DIRECTIONS FOR THIS TASK:
Somewhere below is a line with "144: (235, 146)" and, later, a line with "180: (277, 143)"; repeat those two lines and all the lines between them, exactly as they are.

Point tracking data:
-=-=-
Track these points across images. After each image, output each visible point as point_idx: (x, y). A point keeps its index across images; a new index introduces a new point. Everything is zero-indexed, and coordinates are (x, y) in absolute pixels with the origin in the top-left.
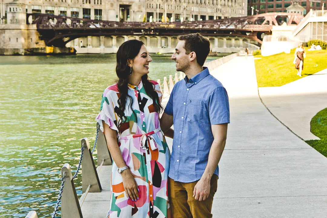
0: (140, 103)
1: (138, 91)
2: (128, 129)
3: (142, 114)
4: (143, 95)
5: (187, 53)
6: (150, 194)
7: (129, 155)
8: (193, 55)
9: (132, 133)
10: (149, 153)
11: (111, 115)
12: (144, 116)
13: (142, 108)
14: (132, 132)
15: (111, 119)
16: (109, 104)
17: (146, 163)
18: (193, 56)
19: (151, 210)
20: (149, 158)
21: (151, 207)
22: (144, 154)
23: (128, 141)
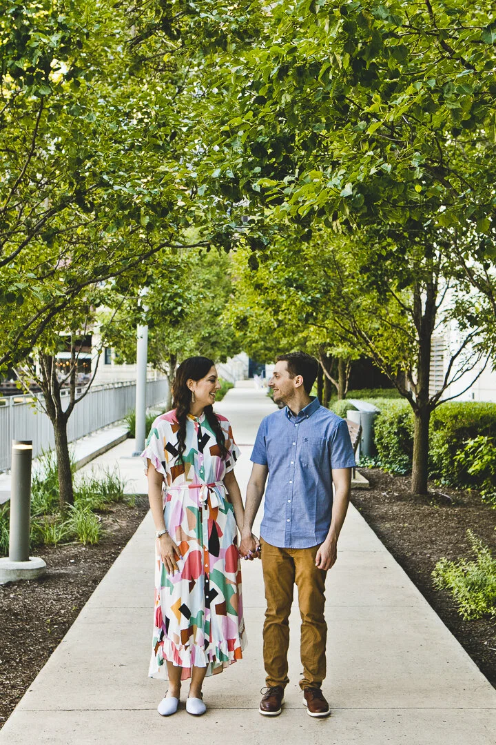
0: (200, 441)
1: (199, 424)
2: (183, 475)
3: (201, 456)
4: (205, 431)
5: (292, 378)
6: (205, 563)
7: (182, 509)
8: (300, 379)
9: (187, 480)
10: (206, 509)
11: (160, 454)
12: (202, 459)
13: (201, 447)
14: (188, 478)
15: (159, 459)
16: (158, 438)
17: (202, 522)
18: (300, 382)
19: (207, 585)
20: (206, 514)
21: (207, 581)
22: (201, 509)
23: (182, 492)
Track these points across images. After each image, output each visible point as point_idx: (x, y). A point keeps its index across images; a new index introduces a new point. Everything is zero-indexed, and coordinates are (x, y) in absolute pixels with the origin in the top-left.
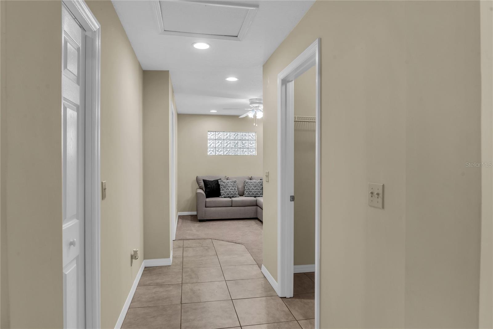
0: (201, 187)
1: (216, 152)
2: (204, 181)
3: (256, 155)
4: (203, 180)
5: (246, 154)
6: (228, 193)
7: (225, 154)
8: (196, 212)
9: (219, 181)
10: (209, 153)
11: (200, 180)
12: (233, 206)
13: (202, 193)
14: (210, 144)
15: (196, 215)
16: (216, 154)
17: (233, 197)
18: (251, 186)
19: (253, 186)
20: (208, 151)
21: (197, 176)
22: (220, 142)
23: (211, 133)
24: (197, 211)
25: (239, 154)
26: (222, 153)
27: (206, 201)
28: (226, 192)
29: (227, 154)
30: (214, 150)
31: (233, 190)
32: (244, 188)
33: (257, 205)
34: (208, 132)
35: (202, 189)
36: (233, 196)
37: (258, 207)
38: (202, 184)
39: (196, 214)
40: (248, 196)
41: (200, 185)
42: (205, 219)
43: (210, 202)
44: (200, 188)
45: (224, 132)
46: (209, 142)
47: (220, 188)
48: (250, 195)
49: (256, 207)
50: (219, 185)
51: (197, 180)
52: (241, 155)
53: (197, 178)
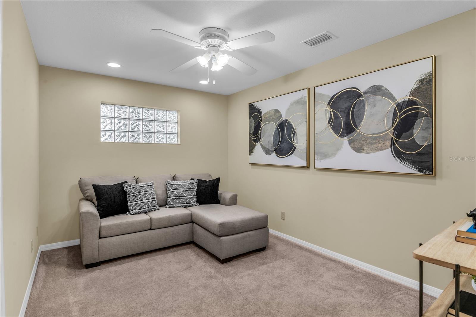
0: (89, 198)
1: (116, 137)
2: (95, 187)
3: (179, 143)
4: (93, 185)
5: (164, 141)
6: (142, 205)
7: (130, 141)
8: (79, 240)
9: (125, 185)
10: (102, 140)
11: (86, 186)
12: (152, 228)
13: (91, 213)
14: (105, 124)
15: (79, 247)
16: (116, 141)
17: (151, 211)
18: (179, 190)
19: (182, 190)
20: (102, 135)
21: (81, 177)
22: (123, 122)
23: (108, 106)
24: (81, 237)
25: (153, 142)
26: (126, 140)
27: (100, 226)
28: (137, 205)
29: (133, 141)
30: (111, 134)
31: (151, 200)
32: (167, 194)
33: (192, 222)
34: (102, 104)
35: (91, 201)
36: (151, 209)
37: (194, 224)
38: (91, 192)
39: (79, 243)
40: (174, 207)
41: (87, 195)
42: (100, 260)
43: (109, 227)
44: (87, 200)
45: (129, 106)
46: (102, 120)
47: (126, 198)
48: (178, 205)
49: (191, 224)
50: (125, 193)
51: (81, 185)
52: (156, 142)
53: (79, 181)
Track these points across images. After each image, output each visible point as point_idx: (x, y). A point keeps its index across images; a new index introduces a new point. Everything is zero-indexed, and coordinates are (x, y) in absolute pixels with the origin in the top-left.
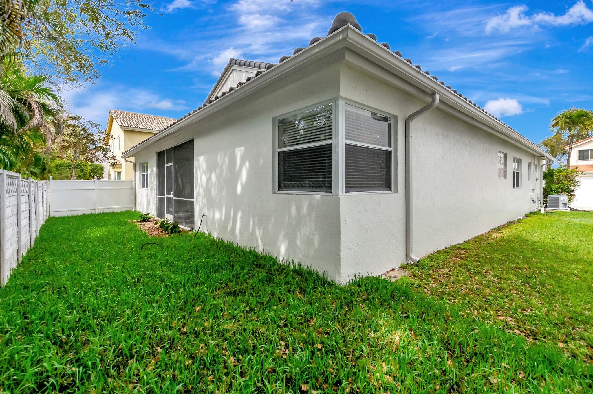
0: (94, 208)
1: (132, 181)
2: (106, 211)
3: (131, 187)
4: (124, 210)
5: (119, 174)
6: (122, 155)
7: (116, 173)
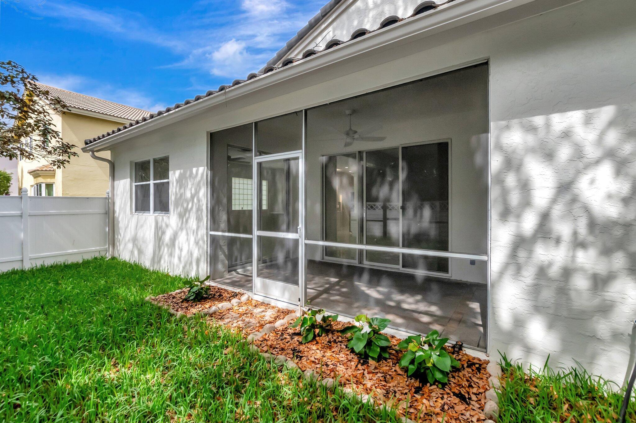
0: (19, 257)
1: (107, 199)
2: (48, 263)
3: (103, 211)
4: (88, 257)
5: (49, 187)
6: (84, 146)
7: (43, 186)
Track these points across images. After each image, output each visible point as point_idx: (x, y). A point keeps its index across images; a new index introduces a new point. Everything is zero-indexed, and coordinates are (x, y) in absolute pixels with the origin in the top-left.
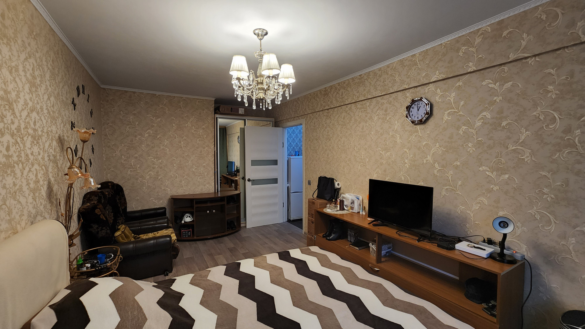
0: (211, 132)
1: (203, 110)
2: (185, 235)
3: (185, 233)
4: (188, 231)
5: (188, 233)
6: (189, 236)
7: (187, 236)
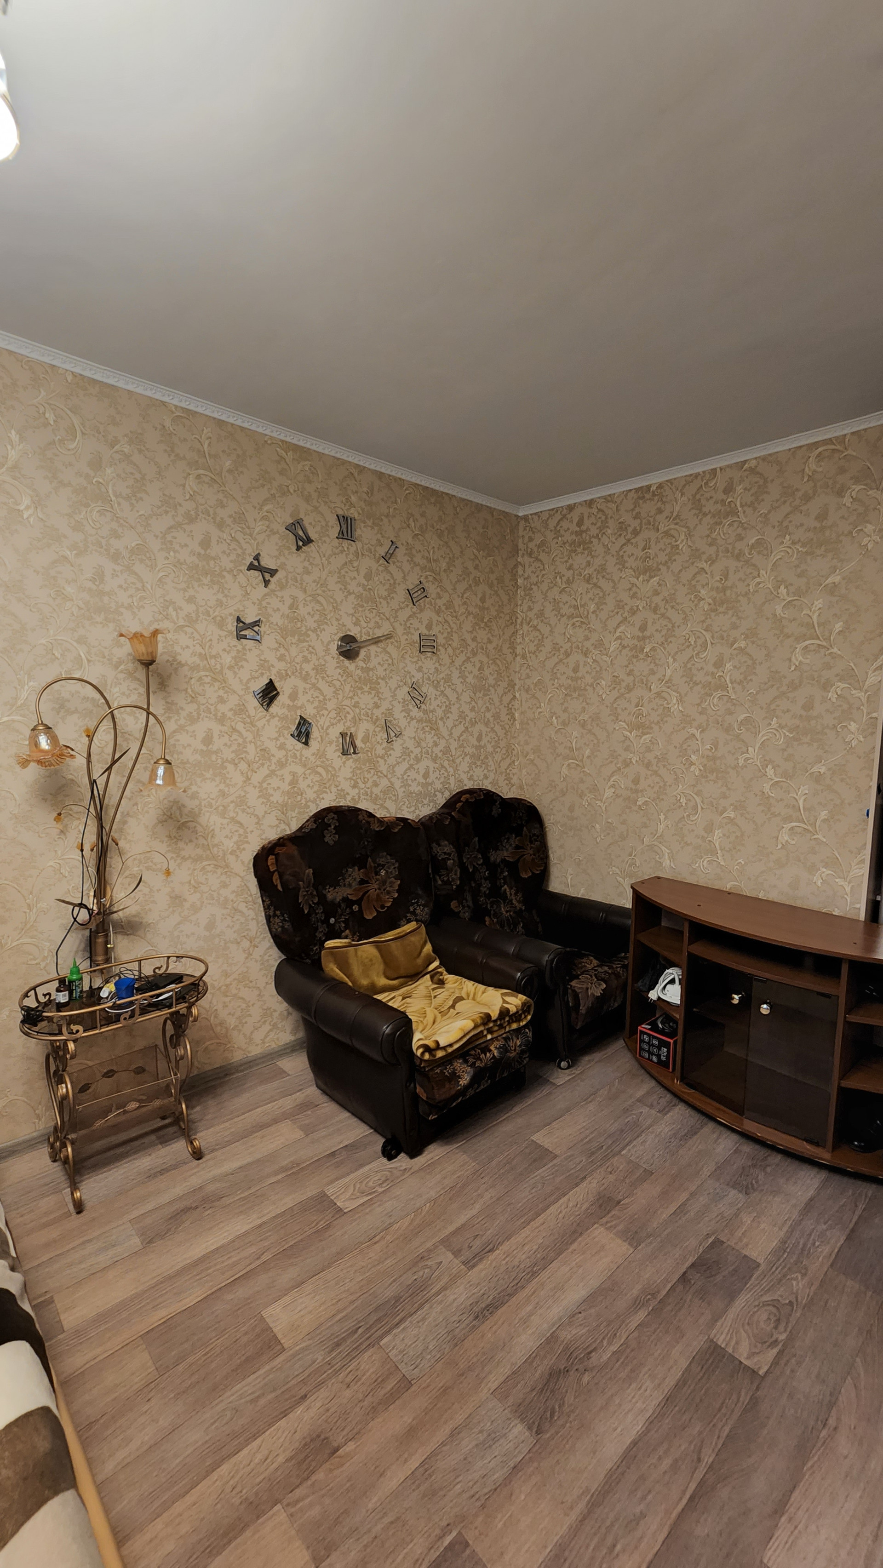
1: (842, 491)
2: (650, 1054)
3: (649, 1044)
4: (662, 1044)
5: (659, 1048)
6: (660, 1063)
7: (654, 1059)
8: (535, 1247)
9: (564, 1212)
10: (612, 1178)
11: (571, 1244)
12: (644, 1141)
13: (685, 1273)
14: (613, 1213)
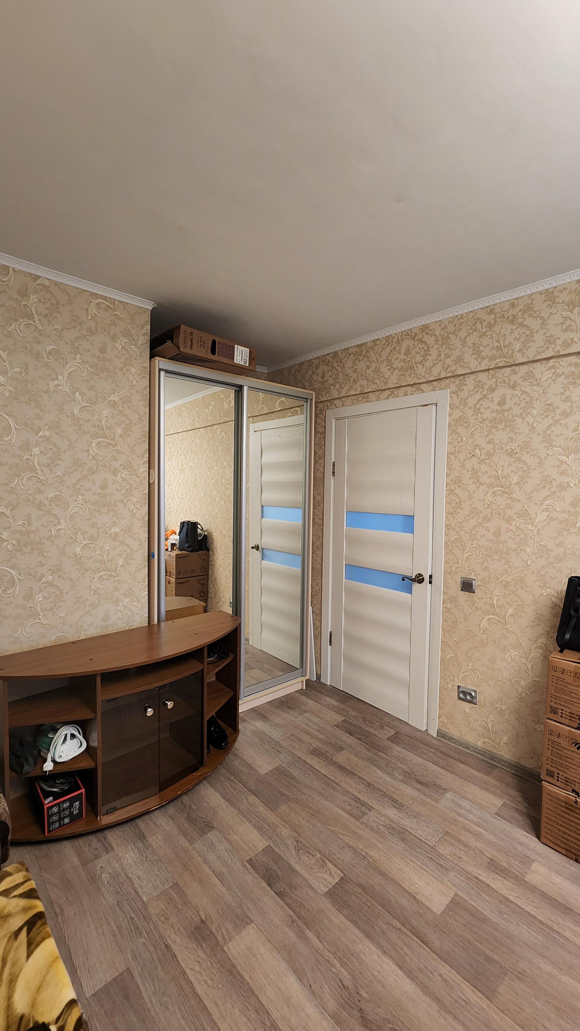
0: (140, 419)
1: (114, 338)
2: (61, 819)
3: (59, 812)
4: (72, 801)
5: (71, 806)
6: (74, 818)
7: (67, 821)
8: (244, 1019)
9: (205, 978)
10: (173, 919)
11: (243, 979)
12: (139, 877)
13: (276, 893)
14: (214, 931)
-=-=-
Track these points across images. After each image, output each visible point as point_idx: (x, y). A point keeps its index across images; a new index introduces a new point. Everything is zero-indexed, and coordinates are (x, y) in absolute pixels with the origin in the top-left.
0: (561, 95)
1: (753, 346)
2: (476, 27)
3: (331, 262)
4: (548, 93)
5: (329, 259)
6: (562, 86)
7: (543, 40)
-=-=-
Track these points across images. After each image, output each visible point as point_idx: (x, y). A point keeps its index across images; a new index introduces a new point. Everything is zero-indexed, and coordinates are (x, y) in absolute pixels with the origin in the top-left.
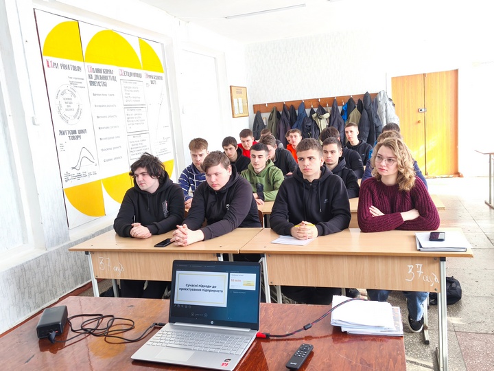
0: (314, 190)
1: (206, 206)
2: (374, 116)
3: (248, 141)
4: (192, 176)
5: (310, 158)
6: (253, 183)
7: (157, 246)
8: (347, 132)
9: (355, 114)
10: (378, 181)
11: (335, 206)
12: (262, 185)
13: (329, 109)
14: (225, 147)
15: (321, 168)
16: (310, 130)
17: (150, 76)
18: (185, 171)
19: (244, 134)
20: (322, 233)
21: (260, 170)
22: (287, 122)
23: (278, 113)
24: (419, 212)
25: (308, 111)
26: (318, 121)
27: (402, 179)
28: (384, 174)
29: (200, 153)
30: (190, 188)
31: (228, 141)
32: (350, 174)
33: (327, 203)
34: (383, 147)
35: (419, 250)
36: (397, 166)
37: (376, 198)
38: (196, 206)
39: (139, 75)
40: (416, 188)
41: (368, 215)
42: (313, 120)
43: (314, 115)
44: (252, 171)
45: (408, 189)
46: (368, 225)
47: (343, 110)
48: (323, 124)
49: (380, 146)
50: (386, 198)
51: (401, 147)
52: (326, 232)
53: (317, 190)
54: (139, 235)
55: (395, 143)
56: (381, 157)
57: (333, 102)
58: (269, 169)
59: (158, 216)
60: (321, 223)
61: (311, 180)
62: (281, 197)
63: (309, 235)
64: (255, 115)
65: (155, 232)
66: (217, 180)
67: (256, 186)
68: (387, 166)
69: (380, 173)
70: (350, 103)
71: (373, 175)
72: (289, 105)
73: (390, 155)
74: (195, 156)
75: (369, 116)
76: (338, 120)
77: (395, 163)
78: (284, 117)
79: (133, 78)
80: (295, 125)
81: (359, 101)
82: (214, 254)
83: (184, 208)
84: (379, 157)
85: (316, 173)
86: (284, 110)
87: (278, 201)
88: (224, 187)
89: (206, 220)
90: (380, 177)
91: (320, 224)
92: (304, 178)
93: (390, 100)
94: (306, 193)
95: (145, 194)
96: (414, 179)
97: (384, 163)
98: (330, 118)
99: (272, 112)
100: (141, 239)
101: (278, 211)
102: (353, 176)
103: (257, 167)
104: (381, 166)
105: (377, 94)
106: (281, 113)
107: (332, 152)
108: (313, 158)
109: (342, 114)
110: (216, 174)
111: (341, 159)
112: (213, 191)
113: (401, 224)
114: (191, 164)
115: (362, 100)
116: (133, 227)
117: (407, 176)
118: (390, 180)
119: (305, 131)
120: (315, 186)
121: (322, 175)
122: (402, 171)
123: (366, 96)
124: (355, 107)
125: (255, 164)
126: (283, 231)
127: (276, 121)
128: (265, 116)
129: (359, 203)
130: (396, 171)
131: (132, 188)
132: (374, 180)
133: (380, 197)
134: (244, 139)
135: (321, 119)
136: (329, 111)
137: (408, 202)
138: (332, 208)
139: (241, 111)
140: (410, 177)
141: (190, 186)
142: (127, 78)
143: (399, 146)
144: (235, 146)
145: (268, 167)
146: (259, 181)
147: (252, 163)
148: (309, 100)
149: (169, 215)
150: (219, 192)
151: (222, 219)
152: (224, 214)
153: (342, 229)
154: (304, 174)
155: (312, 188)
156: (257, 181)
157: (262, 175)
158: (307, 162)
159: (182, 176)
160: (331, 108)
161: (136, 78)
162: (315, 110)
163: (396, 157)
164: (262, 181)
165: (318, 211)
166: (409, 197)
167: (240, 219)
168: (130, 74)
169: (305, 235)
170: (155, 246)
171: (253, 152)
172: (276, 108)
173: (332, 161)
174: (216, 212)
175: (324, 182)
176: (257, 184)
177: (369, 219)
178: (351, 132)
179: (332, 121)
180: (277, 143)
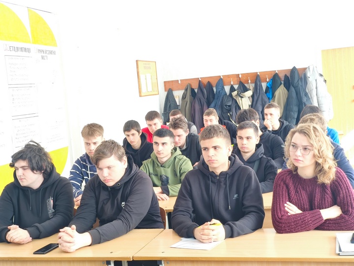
-=-=-
THE COMPLETED TASK:
144: (235, 146)
145: (268, 167)
146: (259, 181)
147: (252, 163)
148: (309, 100)
149: (169, 215)
150: (219, 192)
151: (222, 219)
152: (224, 214)
153: (342, 229)
154: (304, 174)
155: (312, 188)
156: (257, 181)
157: (262, 175)
158: (307, 162)
159: (182, 176)
160: (331, 108)
161: (136, 78)
162: (315, 110)
163: (396, 157)
164: (262, 181)
165: (318, 211)
166: (409, 197)
167: (240, 219)
168: (130, 74)
169: (305, 235)
170: (155, 246)
171: (253, 152)
172: (276, 108)
173: (332, 161)
174: (216, 212)
175: (324, 182)
176: (257, 184)
177: (369, 219)
178: (351, 132)
179: (332, 121)
180: (277, 143)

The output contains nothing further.